• Required work
Are you able to quote each entry exactly as written?

• Items from a data source
**********
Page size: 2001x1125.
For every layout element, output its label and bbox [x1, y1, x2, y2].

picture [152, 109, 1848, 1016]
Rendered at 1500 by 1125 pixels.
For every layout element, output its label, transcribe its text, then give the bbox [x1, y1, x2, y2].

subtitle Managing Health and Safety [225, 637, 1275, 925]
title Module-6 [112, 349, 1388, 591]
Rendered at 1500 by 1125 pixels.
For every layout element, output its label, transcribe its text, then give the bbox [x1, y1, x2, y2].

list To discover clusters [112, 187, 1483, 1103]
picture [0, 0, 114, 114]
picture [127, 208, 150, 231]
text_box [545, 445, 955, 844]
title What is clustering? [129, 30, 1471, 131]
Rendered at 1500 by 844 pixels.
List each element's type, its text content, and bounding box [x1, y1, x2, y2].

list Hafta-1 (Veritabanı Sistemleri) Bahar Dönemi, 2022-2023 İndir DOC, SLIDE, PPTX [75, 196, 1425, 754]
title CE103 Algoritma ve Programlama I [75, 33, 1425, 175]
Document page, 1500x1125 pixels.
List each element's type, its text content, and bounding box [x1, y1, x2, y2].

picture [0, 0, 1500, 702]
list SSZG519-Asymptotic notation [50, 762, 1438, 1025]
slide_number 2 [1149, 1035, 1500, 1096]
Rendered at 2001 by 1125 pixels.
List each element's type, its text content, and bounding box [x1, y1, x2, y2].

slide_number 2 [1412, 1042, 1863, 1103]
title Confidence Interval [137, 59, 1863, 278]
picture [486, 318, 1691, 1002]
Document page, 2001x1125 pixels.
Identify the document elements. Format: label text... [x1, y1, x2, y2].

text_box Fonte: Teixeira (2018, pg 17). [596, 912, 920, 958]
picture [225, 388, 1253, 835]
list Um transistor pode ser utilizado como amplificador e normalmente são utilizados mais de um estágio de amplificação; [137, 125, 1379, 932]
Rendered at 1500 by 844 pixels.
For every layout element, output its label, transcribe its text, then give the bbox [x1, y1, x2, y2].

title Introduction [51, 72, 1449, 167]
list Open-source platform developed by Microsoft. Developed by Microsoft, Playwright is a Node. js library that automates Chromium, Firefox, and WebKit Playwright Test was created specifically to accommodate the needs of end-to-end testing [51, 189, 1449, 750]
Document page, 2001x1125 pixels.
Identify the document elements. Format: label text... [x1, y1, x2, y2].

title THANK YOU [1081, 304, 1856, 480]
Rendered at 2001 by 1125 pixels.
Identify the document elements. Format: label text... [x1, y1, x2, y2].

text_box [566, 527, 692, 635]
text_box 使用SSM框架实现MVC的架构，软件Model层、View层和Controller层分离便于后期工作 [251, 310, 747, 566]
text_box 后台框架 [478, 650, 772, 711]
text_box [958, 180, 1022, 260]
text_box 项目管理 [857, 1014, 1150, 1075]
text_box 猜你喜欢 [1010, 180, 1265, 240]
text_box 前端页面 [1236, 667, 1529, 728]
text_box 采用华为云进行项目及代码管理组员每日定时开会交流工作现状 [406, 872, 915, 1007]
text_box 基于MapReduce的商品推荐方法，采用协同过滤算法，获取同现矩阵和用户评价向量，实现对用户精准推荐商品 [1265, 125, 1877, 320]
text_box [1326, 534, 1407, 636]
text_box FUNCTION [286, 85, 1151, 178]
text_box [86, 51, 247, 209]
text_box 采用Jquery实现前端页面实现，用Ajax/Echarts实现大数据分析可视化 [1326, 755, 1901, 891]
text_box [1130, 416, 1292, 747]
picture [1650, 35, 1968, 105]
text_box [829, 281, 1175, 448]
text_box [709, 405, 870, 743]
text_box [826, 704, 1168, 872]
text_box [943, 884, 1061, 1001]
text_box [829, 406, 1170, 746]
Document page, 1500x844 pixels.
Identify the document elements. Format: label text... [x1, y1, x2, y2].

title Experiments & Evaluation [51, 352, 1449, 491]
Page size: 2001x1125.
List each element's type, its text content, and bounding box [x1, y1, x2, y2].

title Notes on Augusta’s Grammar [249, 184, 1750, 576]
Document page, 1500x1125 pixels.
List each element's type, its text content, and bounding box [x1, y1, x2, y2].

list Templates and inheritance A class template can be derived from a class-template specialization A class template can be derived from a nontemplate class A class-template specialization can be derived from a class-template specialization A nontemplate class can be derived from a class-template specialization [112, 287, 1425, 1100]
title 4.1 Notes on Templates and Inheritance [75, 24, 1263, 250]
**********
• Finished task
Page size: 2001x1125.
For every layout element, output its label and bbox [x1, y1, x2, y2].

picture [152, 109, 1848, 1016]
Rendered at 1500 by 1125 pixels.
For every layout element, output its label, transcribe its text, then give the bbox [x1, y1, x2, y2].

subtitle Managing Health and Safety [225, 637, 1275, 925]
title Module-6 [112, 349, 1388, 591]
Rendered at 1500 by 1125 pixels.
For every layout element, output its label, transcribe its text, then give the bbox [x1, y1, x2, y2].

list To discover clusters [112, 187, 1483, 1103]
picture [0, 0, 114, 114]
picture [127, 208, 150, 231]
text_box [545, 445, 955, 844]
title What is clustering? [129, 30, 1471, 131]
Rendered at 1500 by 844 pixels.
List each element's type, its text content, and bounding box [x1, y1, x2, y2].

list Hafta-1 (Veritabanı Sistemleri) Bahar Dönemi, 2022-2023 İndir DOC, SLIDE, PPTX [75, 196, 1425, 754]
title CE103 Algoritma ve Programlama I [75, 33, 1425, 175]
Document page, 1500x1125 pixels.
List each element's type, its text content, and bounding box [x1, y1, x2, y2].

picture [0, 0, 1500, 702]
list SSZG519-Asymptotic notation [50, 762, 1438, 1025]
slide_number 2 [1149, 1035, 1500, 1096]
Rendered at 2001 by 1125 pixels.
List each element's type, its text content, and bounding box [x1, y1, x2, y2].

slide_number 2 [1412, 1042, 1863, 1103]
title Confidence Interval [137, 59, 1863, 278]
picture [486, 318, 1691, 1002]
Document page, 2001x1125 pixels.
Identify the document elements. Format: label text... [x1, y1, x2, y2].

text_box Fonte: Teixeira (2018, pg 17). [596, 912, 920, 958]
picture [225, 388, 1253, 835]
list Um transistor pode ser utilizado como amplificador e normalmente são utilizados mais de um estágio de amplificação; [137, 125, 1379, 932]
Rendered at 1500 by 844 pixels.
For every layout element, output its label, transcribe its text, then give the bbox [x1, y1, x2, y2].

title Introduction [51, 72, 1449, 167]
list Open-source platform developed by Microsoft. Developed by Microsoft, Playwright is a Node. js library that automates Chromium, Firefox, and WebKit Playwright Test was created specifically to accommodate the needs of end-to-end testing [51, 189, 1449, 750]
Document page, 2001x1125 pixels.
Identify the document elements. Format: label text... [x1, y1, x2, y2].

title THANK YOU [1081, 304, 1856, 480]
Rendered at 2001 by 1125 pixels.
Identify the document elements. Format: label text... [x1, y1, x2, y2].

text_box [566, 527, 692, 635]
text_box 使用SSM框架实现MVC的架构，软件Model层、View层和Controller层分离便于后期工作 [251, 310, 747, 566]
text_box 后台框架 [478, 650, 772, 711]
text_box [958, 180, 1022, 260]
text_box 项目管理 [857, 1014, 1150, 1075]
text_box 猜你喜欢 [1010, 180, 1265, 240]
text_box 前端页面 [1236, 667, 1529, 728]
text_box 采用华为云进行项目及代码管理组员每日定时开会交流工作现状 [406, 872, 915, 1007]
text_box 基于MapReduce的商品推荐方法，采用协同过滤算法，获取同现矩阵和用户评价向量，实现对用户精准推荐商品 [1265, 125, 1877, 320]
text_box [1326, 534, 1407, 636]
text_box FUNCTION [286, 85, 1151, 178]
text_box [86, 51, 247, 209]
text_box 采用Jquery实现前端页面实现，用Ajax/Echarts实现大数据分析可视化 [1326, 755, 1901, 891]
text_box [1130, 416, 1292, 747]
picture [1650, 35, 1968, 105]
text_box [829, 281, 1175, 448]
text_box [709, 405, 870, 743]
text_box [826, 704, 1168, 872]
text_box [943, 884, 1061, 1001]
text_box [829, 406, 1170, 746]
Document page, 1500x844 pixels.
Identify the document elements. Format: label text... [x1, y1, x2, y2].

title Experiments & Evaluation [51, 352, 1449, 491]
Page size: 2001x1125.
List each element's type, its text content, and bounding box [x1, y1, x2, y2].

title Notes on Augusta’s Grammar [249, 184, 1750, 576]
Document page, 1500x1125 pixels.
List each element's type, its text content, and bounding box [x1, y1, x2, y2].

list Templates and inheritance A class template can be derived from a class-template specialization A class template can be derived from a nontemplate class A class-template specialization can be derived from a class-template specialization A nontemplate class can be derived from a class-template specialization [112, 287, 1425, 1100]
title 4.1 Notes on Templates and Inheritance [75, 24, 1263, 250]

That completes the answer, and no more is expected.